LA RELATION DANS LES GROUPES
1) La sociométrie de Moreno
Par sociométrie, Moreno entend à la fois :
une technique susceptible de quantifier les interactions sociales, ce qui d'ailleurs se fait effectivement quand
on met en oeuvre le"test sociométrique" ;
une théorie de la société, on pourrait même dire une philosophie sociale fondée impliquant une opposition
entre la spontanéité créatrice des groupes sociaux et la rigidification des conduites et des cultures (d'où sa
notion de "conserves culturelles ", par exemple).
Cette philosophie a d'abord trouvé sa source dans la pratique et la théorisation du psychodrame, car c'est par là
que Moreno a commencé. Elle retrouve ailleurs des équivalents, et par exemple dans l'oeuvre de Reich lorsqu'il
oppose l'énergie libre et l'énergie liée et montre dans la constitution de la "cuirasse caractérielle" aussi bien la base
de névroses individuelles que celle des sociétés autoritaires, du fascisme.
La genèse de la sociométrie et son programme peuvent se lire dans les articles et ouvrages que Moreno publie
dans les années 40 et dont certains, traduits en français, ont paru pendant la même période dans les Cahiers
Internationaux de Sociologie : ils ont contribué à faire connaître, en France, cette école de la sociométrie dans le
temps même où le psychodrame y était également diffusé, à partir de 1950.

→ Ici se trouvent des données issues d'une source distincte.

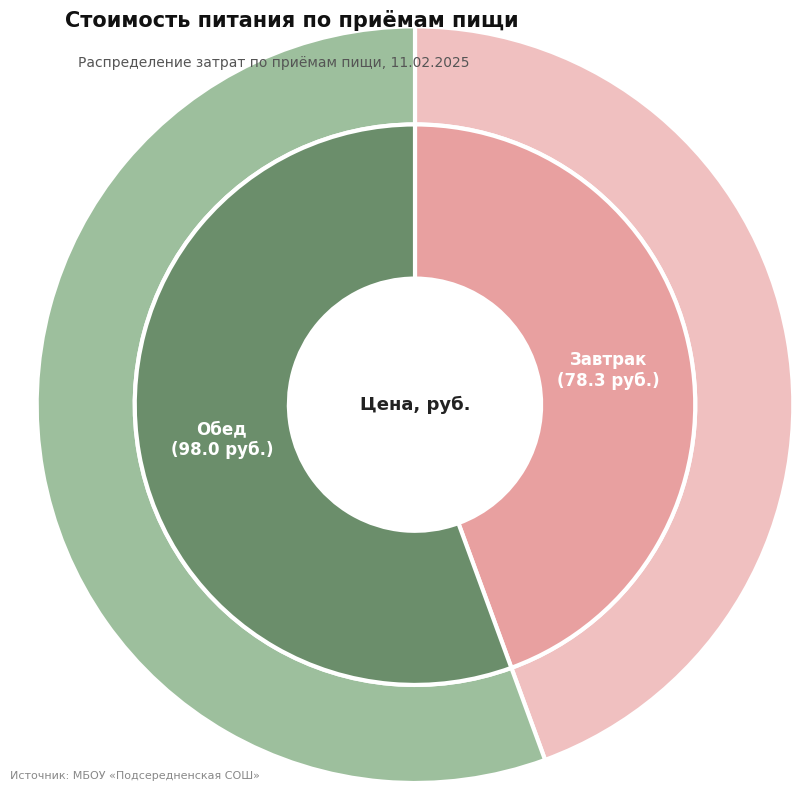

To the nearest percent, what is the difference between the largest and smallest slice percentages?

11%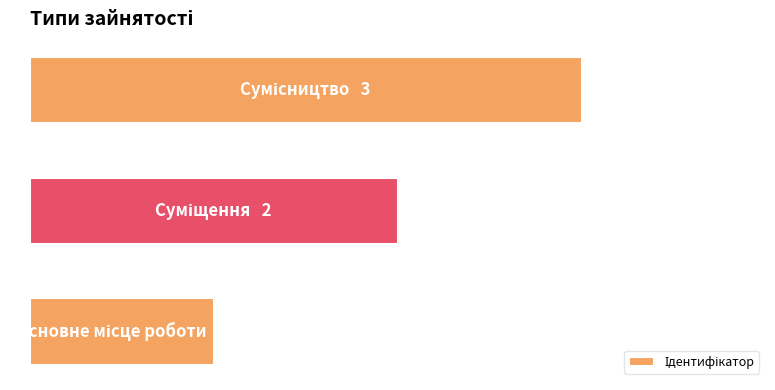

What is the greatest value displayed?

3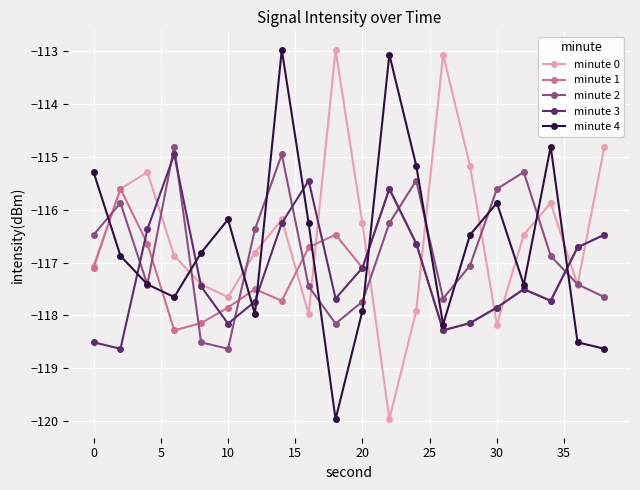

How many interior local peaks does the minute 2 series have?

5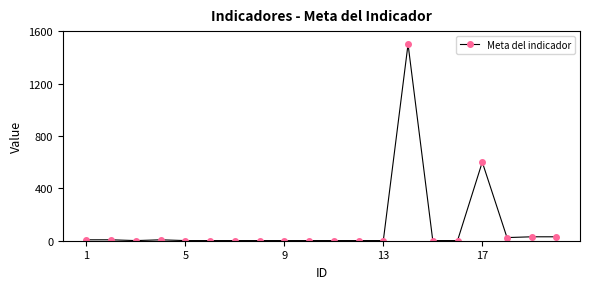

What is the average value?

111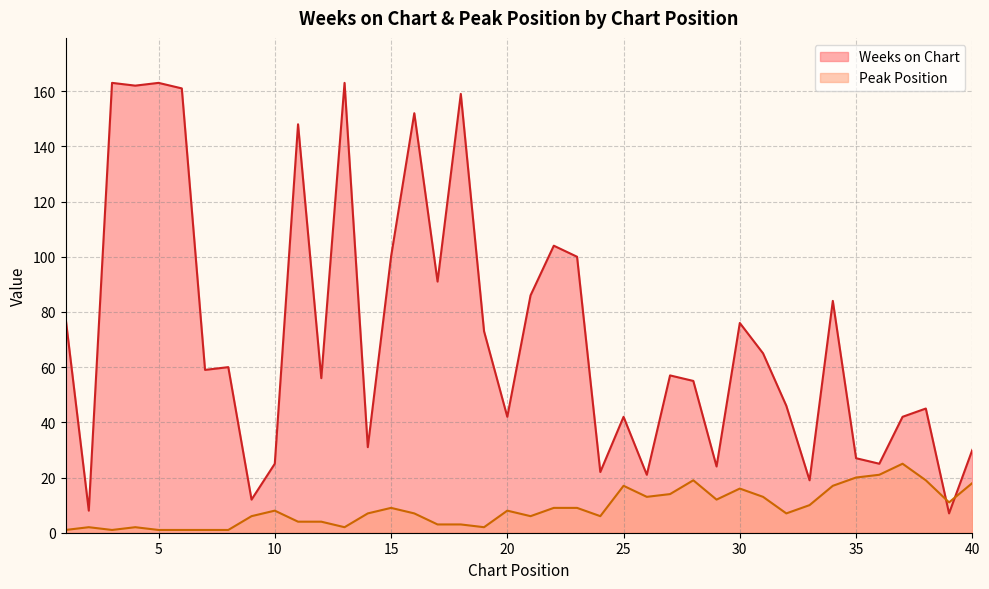

What is the minimum value shown in the chart?

1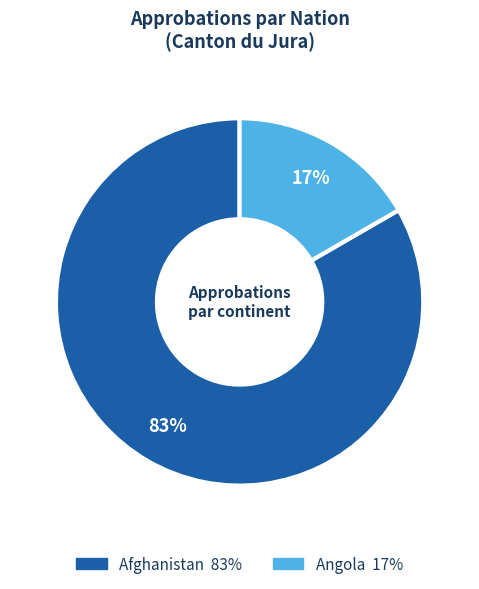

To the nearest percent, what is the average slice percentage?

50%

Moreno entend finalement par microsociologie - car il finit par employer ce terme pour parler de la sociométrie -
l'étude d'un petit groupe ou, à la limite, d'un établissement. Il tend à autonomiser cet objet et le mode d'approche
qui lui correspond.
Ce mode d'approche, c'est-à-dire la sociométrie au sens que ce terme indique directement (il s'agit de "mesurer" le
"social") se propose comme tel.
Mais, à propos de cette mesure, il faut, avec Moreno toujours, distinguer trois tendances :
certains s'occupent de la "mesure" mais ne rendent pas compte du caractère qualitatif de ce qui doit être
mesuré, comme le font par exemple, un grand nombre de démographes, de statisticiens "et de praticiens des
sondages d'opinion" ;
d'autres s'intéressent à la spontanéité sociale et à l'instant social, aux rôles sociaux, aux relations
interpersonnelles et n'admettent aucune possibilité, ou presque, d'appliquer dans ce domaine des mesures
quantitatives ;
d'autres, enfin, tentent d'utiliser à la fois la mesure et la compréhension qualitative.
Du point de vue des techniques microsociologiques toujours, on peut encore relever chez Moreno deux idées
celle d'organiser des expérimentations sociologiques proprement dites, en créant, comme en physique, des
dispositifs expérimentaux artificiels ;
celle selon laquelle, dans ces expérimentations sociologiques, les enquêteurs doivent devenir, non seulement
des observateurs-participants, mais également des acteurs-participants.
La microsociologie morenienne s'est définie progressivement comme une étude consacrée uniquement à des
formes sociales de dimensions restreintes.
Les écrits de Moreno ont influencé fortement la première vague de la psychothérapie institutionnelle française.
L'idée morénienne d'une "révolution sociométrique", a fortement marqué certains courants de la pensée politique
française de la même époque : elle a convergé avec la conviction selon laquelle un changement révolutionnaire de
la société - une "révolution sociométrique" pour parler comme Moreno, - devrait se faire à partir des petits groupes.